# FRAGMENTO DEL DOCUMENTO
┄┄┄┄┄┄┄┄┄┄

Florinda Ocampo y Roberto Peña, en el recorrido histórico de la música y de la danza

Sé que debí haber escrito este texto hace 20 días, sin embargo, creo que para estos acontecimientos no hay temporalidad y que deberían quedar fijos en los calendarios por muchos meses. Pero ya se sabe que ahora los calendarios son caprichosos y volátiles.

Estoy seguro que en la época de experimentos y propuestas culturales del Tuxtla de los cincuenta, esta celebración sería todavía parte vital de la conversación. Además, los políticos no acaparaban las pláticas, porque eran más bien ciudadanos sin mayores estridencias.

Vuelvo a mi larga introducción de eso que vivimos la noche del 25 de agosto de este año en el Teatro de la Ciudad Emilio Rabasa, cuando se unieron muchos talentos, para que disfrutáramos un espectáculo que marca, si no un hito, por lo menos un momento culminante de creatividad colectiva con la presentación de “Recorrido histórico a través de la música y la danza”, de la profesora Florinda Ocampo Santiago y de los maestros Roberto Peña Quesada, James Portoraro. 

La profesora Florinda, directora del Ballet Folclórico Chiapas, no conoce la jubilación; aun cuando formalmente dejara las aulas del Instituto Tecnológico de Tuxtla Gutiérrez hace varios años, sigue en la actividad creativa destacada. Con su ballet del Tec, integrado por estudiantes, recorrió prácticamente todo México y América Latina. 

Ya sabemos de la hiperactividad ingeniosa de Roberto Peña Quesada, y su defensa, pese a los malos vientos burocráticos, por sostener a la Orquesta Sinfónica de Chiapas. Conocemos sus vicisitudes, la suspensión de apoyos y salarios a sus músicos. Pero no se ha rendido. Es terco en el territorio más árido de la república para alimentar proyectos culturales.

┄┄┄┄┄┄┄┄┄┄

# MATERIAL DE ESTUDIO
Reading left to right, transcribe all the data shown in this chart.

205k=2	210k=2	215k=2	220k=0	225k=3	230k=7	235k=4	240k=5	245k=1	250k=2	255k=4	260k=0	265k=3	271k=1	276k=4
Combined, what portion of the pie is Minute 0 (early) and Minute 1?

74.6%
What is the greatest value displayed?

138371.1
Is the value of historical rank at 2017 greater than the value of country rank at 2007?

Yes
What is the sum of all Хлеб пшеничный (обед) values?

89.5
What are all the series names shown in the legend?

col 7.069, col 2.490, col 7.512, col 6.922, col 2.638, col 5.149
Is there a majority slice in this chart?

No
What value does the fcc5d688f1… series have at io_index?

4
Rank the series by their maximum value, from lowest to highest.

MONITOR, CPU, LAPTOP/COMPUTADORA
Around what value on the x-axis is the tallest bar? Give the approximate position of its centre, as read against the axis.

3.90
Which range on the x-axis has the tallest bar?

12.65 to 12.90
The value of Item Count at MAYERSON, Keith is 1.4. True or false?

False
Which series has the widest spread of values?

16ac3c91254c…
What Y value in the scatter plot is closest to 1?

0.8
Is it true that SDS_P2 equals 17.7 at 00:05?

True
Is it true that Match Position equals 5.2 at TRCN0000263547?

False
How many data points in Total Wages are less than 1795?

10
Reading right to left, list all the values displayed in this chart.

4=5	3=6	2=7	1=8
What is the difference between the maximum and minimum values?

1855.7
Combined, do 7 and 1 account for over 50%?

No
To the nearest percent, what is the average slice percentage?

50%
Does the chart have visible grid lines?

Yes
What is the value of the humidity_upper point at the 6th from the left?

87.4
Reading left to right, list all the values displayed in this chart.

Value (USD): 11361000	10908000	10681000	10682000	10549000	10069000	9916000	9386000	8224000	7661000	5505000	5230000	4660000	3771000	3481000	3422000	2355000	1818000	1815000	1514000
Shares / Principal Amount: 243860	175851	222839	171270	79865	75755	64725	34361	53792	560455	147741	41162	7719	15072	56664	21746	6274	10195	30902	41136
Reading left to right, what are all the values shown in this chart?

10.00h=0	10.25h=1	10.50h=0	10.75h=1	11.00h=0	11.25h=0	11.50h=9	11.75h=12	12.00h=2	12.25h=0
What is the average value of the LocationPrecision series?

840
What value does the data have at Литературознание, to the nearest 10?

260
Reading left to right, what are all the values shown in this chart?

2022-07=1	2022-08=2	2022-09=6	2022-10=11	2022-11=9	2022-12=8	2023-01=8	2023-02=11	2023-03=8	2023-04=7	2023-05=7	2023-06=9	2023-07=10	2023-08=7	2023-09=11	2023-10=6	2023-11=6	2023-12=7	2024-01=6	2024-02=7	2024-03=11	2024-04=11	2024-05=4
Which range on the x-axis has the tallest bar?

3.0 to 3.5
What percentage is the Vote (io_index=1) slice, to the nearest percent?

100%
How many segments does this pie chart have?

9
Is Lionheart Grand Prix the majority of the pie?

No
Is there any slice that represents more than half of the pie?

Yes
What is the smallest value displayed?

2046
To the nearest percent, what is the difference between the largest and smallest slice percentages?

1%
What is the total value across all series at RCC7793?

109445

┄┄┄┄┄┄┄┄┄┄

# CONSIGNA
Indica si cada afirmación concuerda con el fragmento del documento. Responde sí o no y cita entre comillas las palabras del fragmento que lo deciden.
1. El espectáculo se presentó en el Teatro de la Ciudad Emilio Rabasa.
2. Florinda Ocampo se jubiló y abandonó la actividad creativa.
3. Roberto Peña Quesada se dio por vencido ante la suspensión de apoyos a la Orquesta Sinfónica de Chiapas.
Responde solo con lo que dice el fragmento del documento.

# RESPUESTA
1. Sí: «la noche del 25 de agosto de este año en el Teatro de la Ciudad Emilio Rabasa».
2. No: «no conoce la jubilación» y «sigue en la actividad creativa destacada».
3. No: «Pero no se ha rendido».